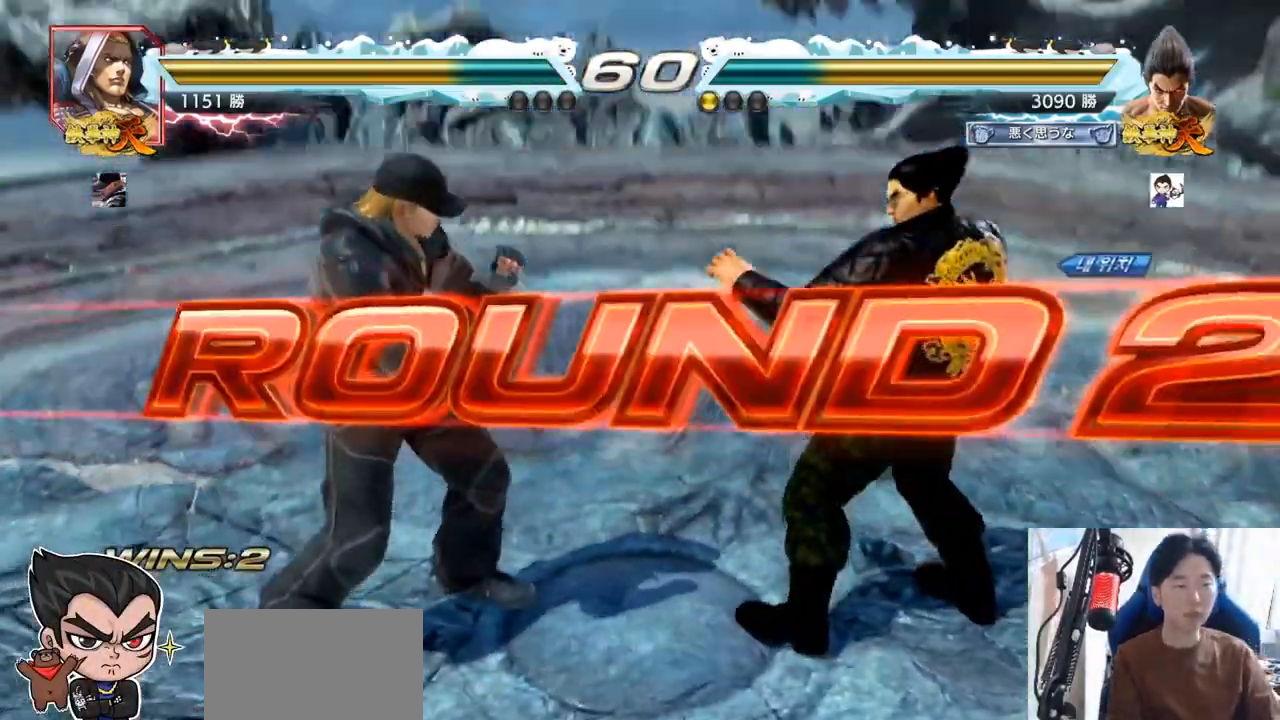
{"buttons": [], "left_stick": "center", "events": []}
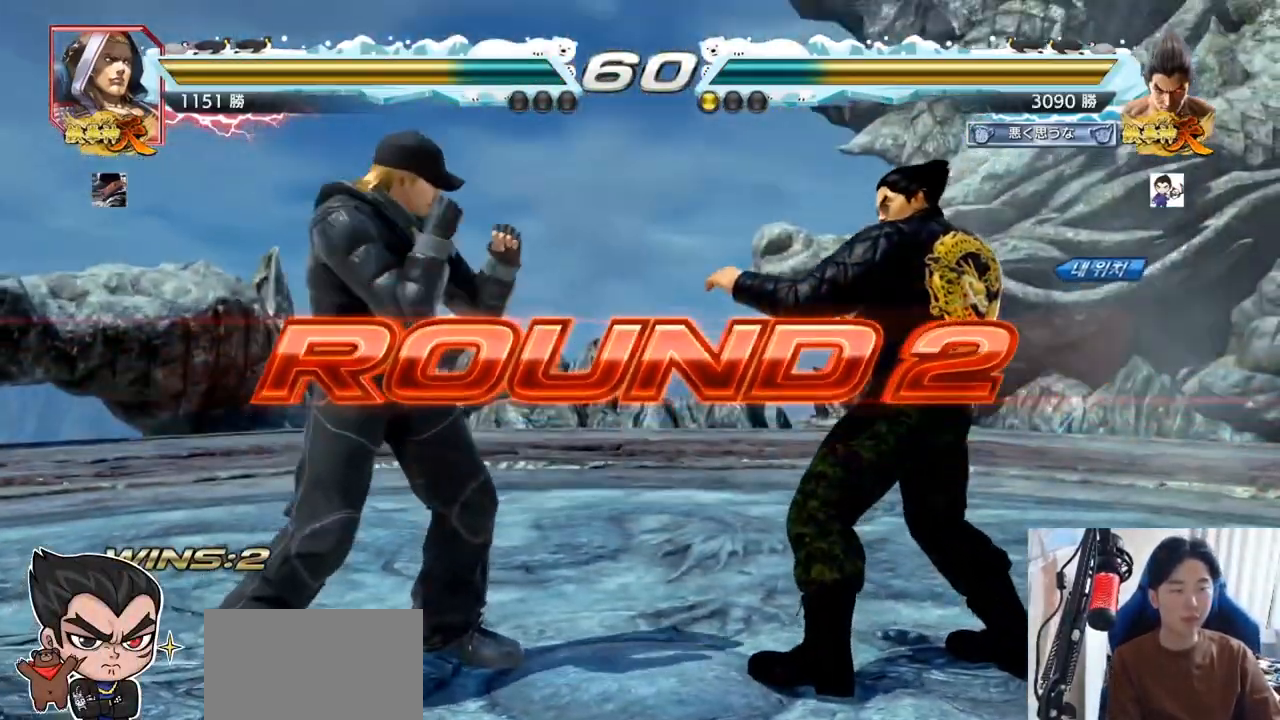
{"buttons": [], "left_stick": "center", "events": []}
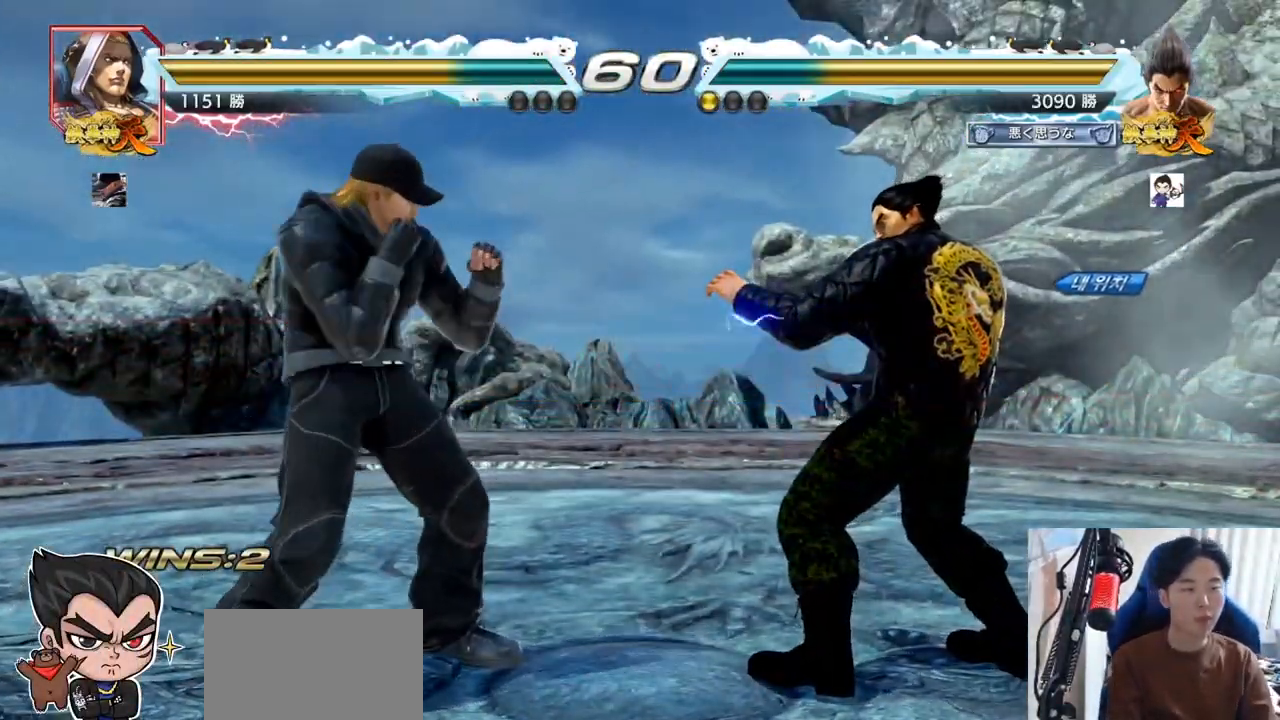
{"buttons": [], "left_stick": "center", "events": []}
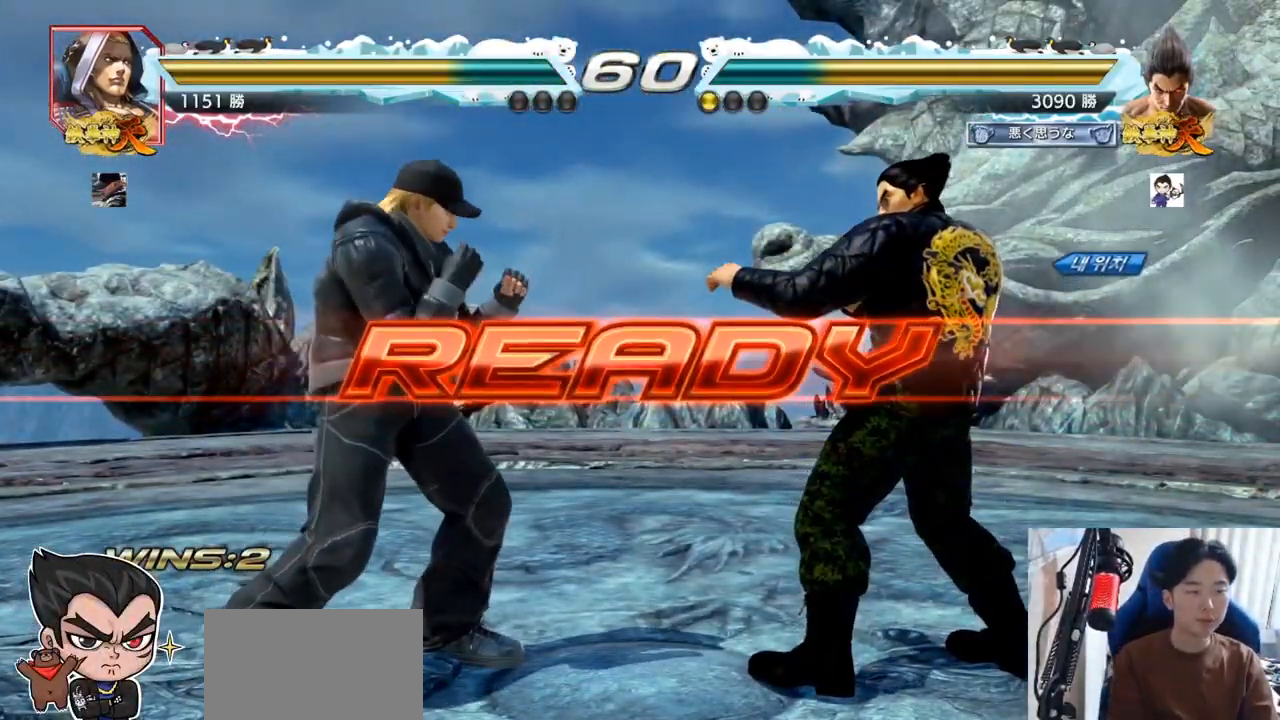
{"buttons": ["SQUARE"], "left_stick": "center", "events": [[17, "SQUARE", "down"], [17, "TRIANGLE", "down"], [150, "SQUARE", "up"], [184, "TRIANGLE", "up"], [234, "SQUARE", "down"], [234, "TRIANGLE", "down"], [334, "SQUARE", "up"], [350, "TRIANGLE", "up"], [384, "left_stick", "down"], [400, "SQUARE", "down"], [400, "TRIANGLE", "down"], [434, "TRIANGLE", "up"], [467, "TRIANGLE", "down"], [501, "TRIANGLE", "up"], [501, "left_stick", "center"]]}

_TASK DETAILS_
When copying the listing, print each line exactly but leave out every picture.

_OUTPUT BELOW_
{"buttons": [], "left_stick": "center", "events": []}
{"buttons": [], "left_stick": "center", "events": []}
{"buttons": [], "left_stick": "center", "events": []}
{"buttons": ["SQUARE"], "left_stick": "center", "events": [[17, "SQUARE", "down"], [17, "TRIANGLE", "down"], [150, "SQUARE", "up"], [184, "TRIANGLE", "up"], [234, "SQUARE", "down"], [234, "TRIANGLE", "down"], [334, "SQUARE", "up"], [350, "TRIANGLE", "up"], [384, "left_stick", "down"], [400, "SQUARE", "down"], [400, "TRIANGLE", "down"], [434, "TRIANGLE", "up"], [467, "TRIANGLE", "down"], [501, "TRIANGLE", "up"], [501, "left_stick", "center"]]}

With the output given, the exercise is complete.